The names of the ones I have lost. I won’t ever forget all the debating going back and forth over those names with my partner and family members. In the end, I won, of course.
The only thing I won was pain. I didn’t know I could experience so much pain. I had never lost anyone close to me before and for some reason, they had to be the first. To teach me a lesson I wondered? Was I being punished for something I did that I can’t seem to remember?
I was almost positive it was my fault that I had the miscarriage. My body had betrayed me. The one magical thing my body is supposed to be able to do is to give life and it couldn’t even do that. I separated my mind from my body and hated my body.
I had to endure a week knowing the tiny babies in my stomach weren’t living anymore. I saw myself as a walking tomb that week. Knowing they were in me still, never left my mind. I almost didn’t want to get them taken out, at least inside me they were safe.

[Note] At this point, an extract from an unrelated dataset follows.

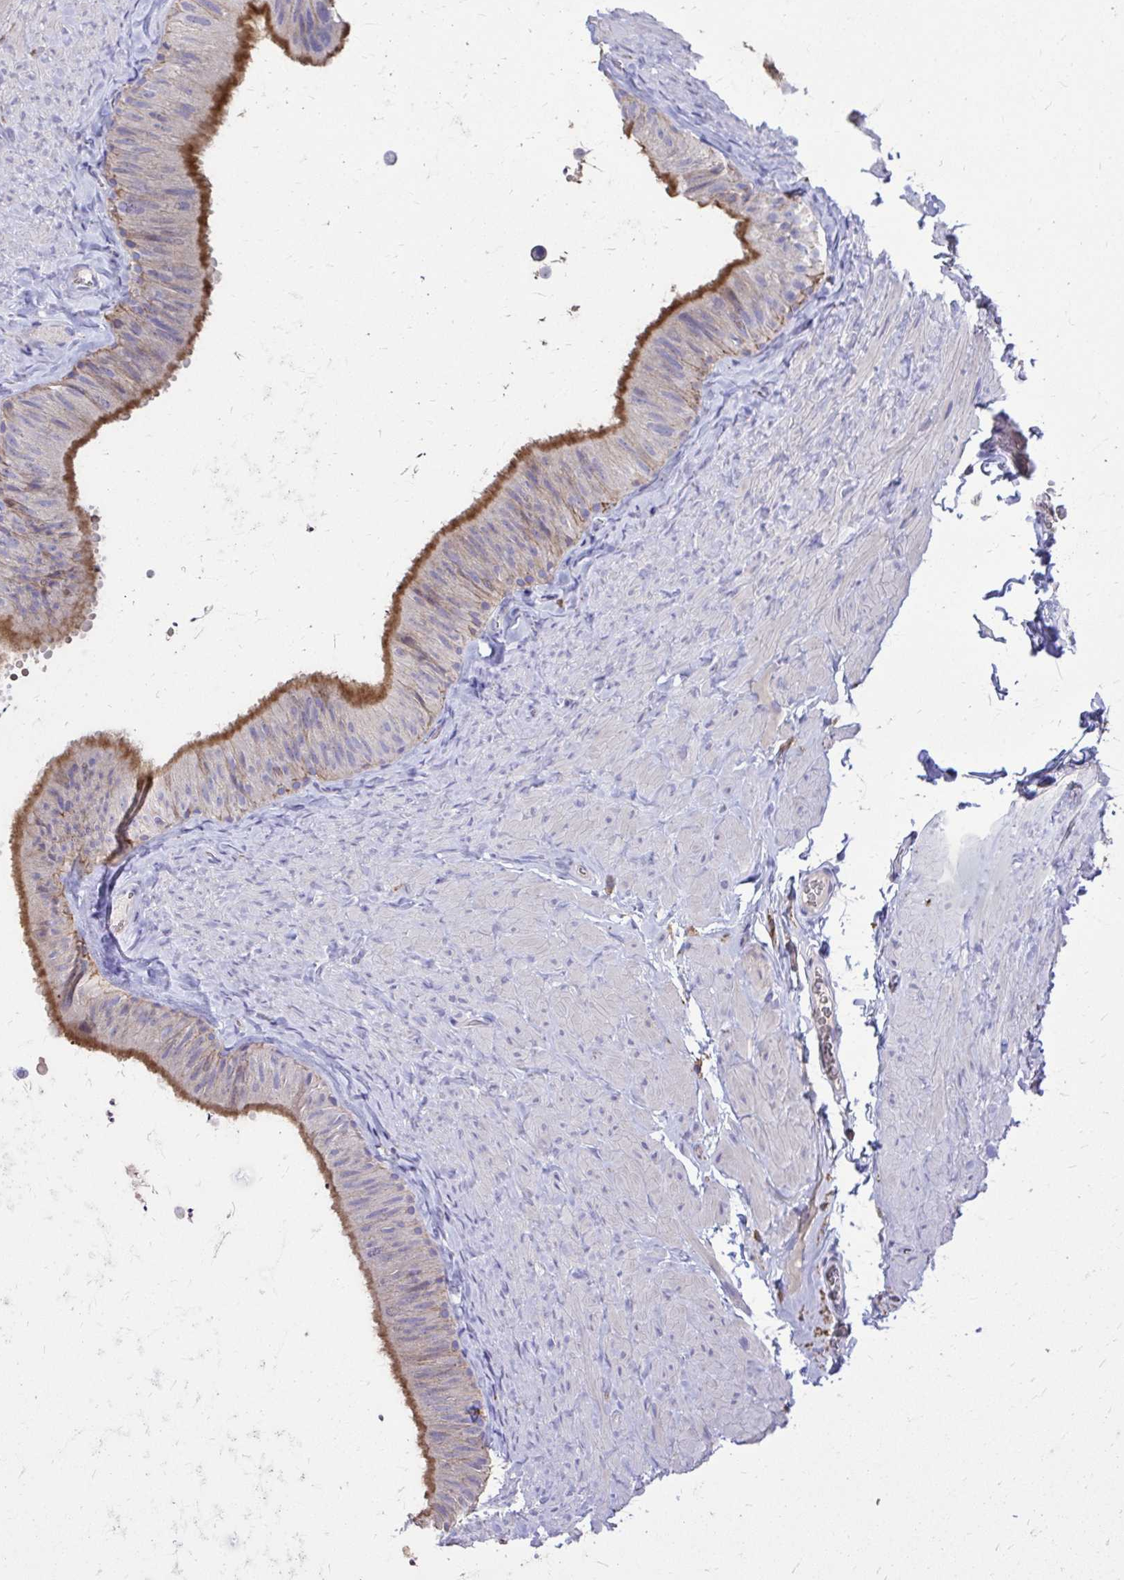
{"staining": {"intensity": "moderate", "quantity": "<25%", "location": "cytoplasmic/membranous"}, "tissue": "epididymis", "cell_type": "Glandular cells", "image_type": "normal", "snomed": [{"axis": "morphology", "description": "Normal tissue, NOS"}, {"axis": "topography", "description": "Epididymis, spermatic cord, NOS"}, {"axis": "topography", "description": "Epididymis"}], "caption": "Benign epididymis was stained to show a protein in brown. There is low levels of moderate cytoplasmic/membranous expression in about <25% of glandular cells.", "gene": "EPB41L1", "patient": {"sex": "male", "age": 31}}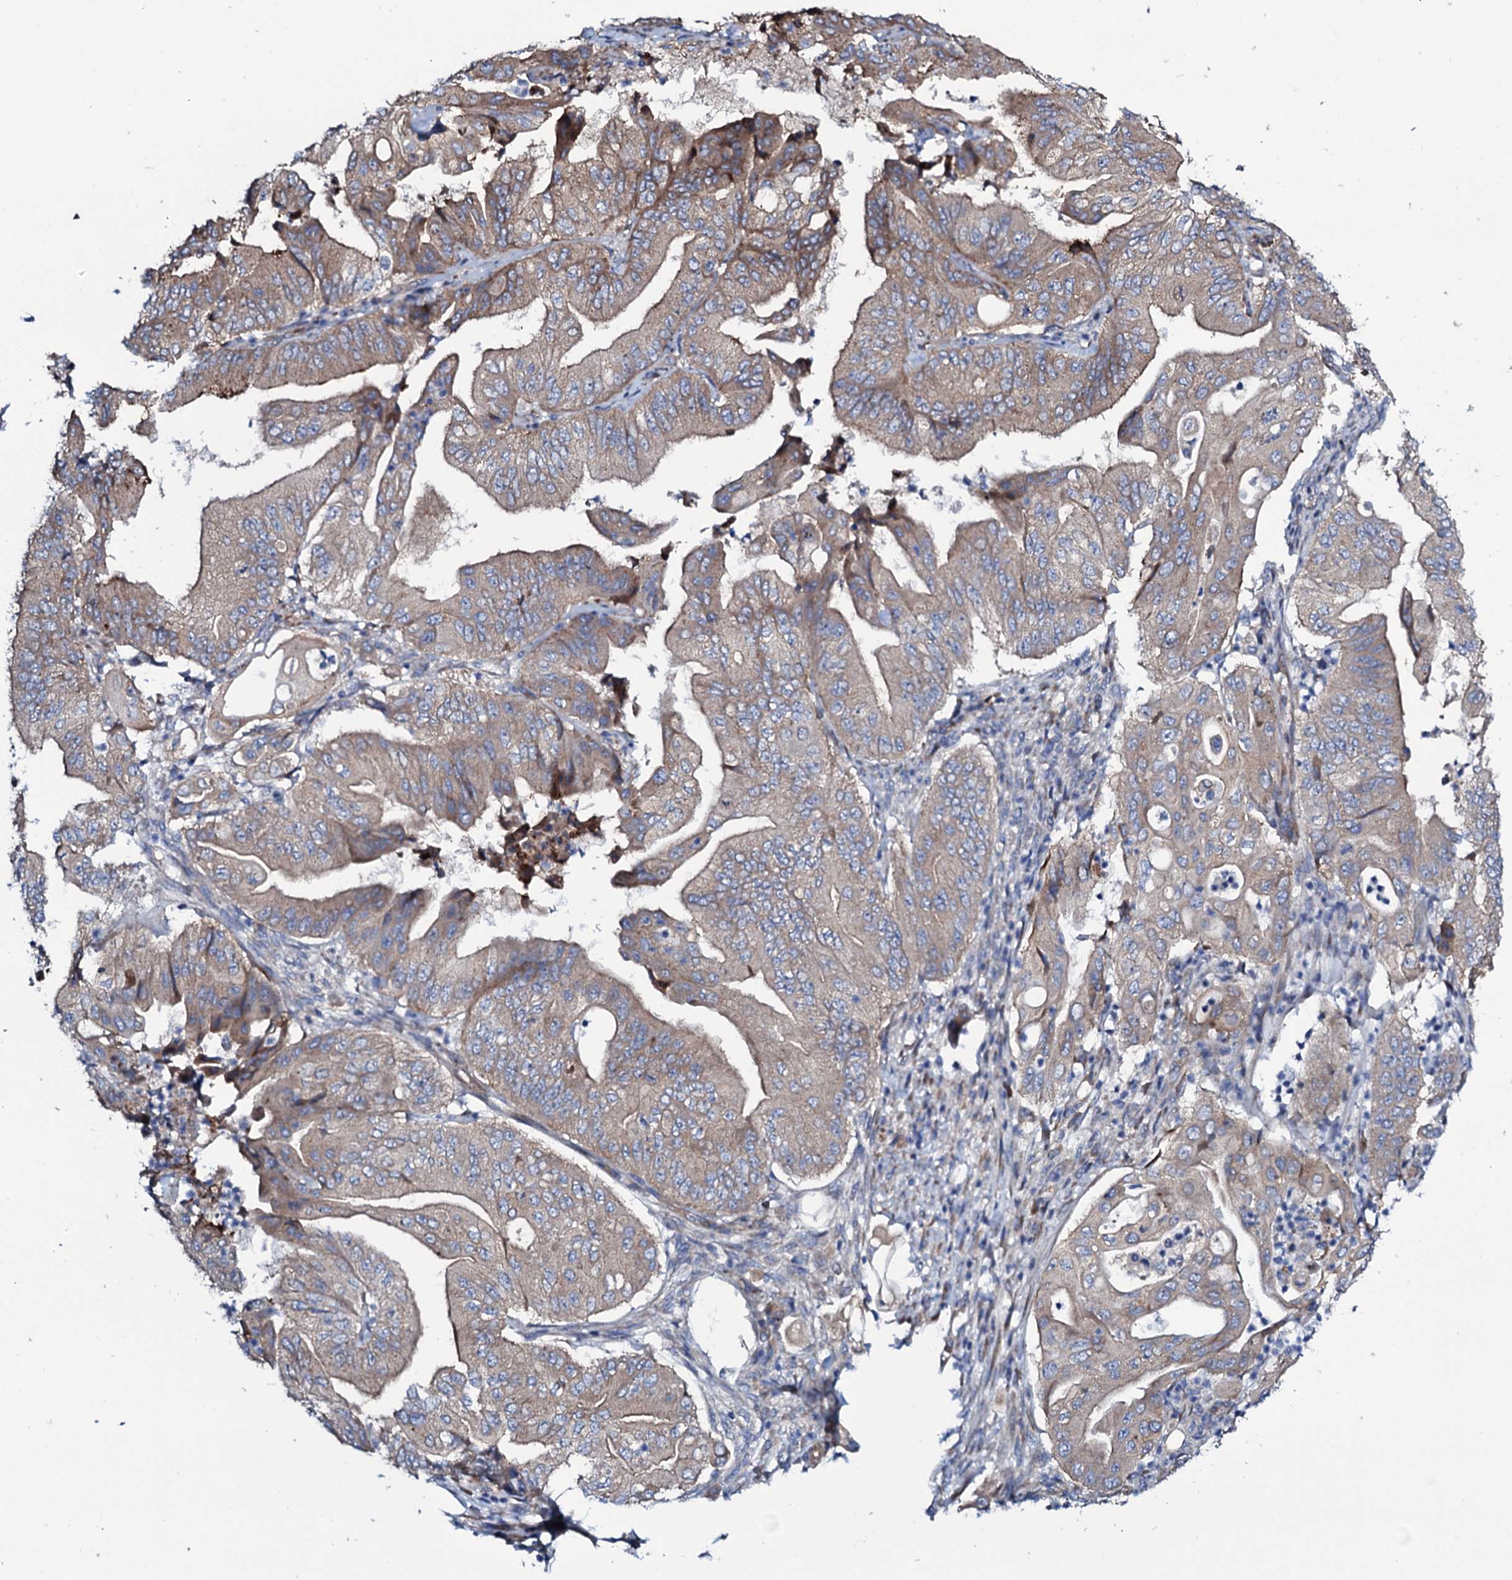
{"staining": {"intensity": "weak", "quantity": ">75%", "location": "cytoplasmic/membranous"}, "tissue": "pancreatic cancer", "cell_type": "Tumor cells", "image_type": "cancer", "snomed": [{"axis": "morphology", "description": "Adenocarcinoma, NOS"}, {"axis": "topography", "description": "Pancreas"}], "caption": "Tumor cells exhibit weak cytoplasmic/membranous positivity in about >75% of cells in pancreatic cancer (adenocarcinoma). The staining was performed using DAB to visualize the protein expression in brown, while the nuclei were stained in blue with hematoxylin (Magnification: 20x).", "gene": "STARD13", "patient": {"sex": "female", "age": 77}}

No one understands the pain we go through losing life inside of us.
It has been almost a year since this tragic event happened to me, and looking back over this year I can’t believe how much my mindset has changed. I dug myself out of a deep self-hate hole that I put myself into. I came to realize regardless, I am still me, I am still here. I can’t give up, I was given this experience for a reason and I think that reason is so I can share it with you all. Maybe this will help you realize that after all that pain, you WILL come out of it and be yourself again.
Even stronger."
-shared by Haley Madison
During this month of remembrance of pregnancy and infant loss, let's vow to not let these broken souls grieve in silence, or be forced to act normal when the world as they know it is falling apart. Let's promise each other to always offerour shoulder to our friends going through this tremendous tragedy.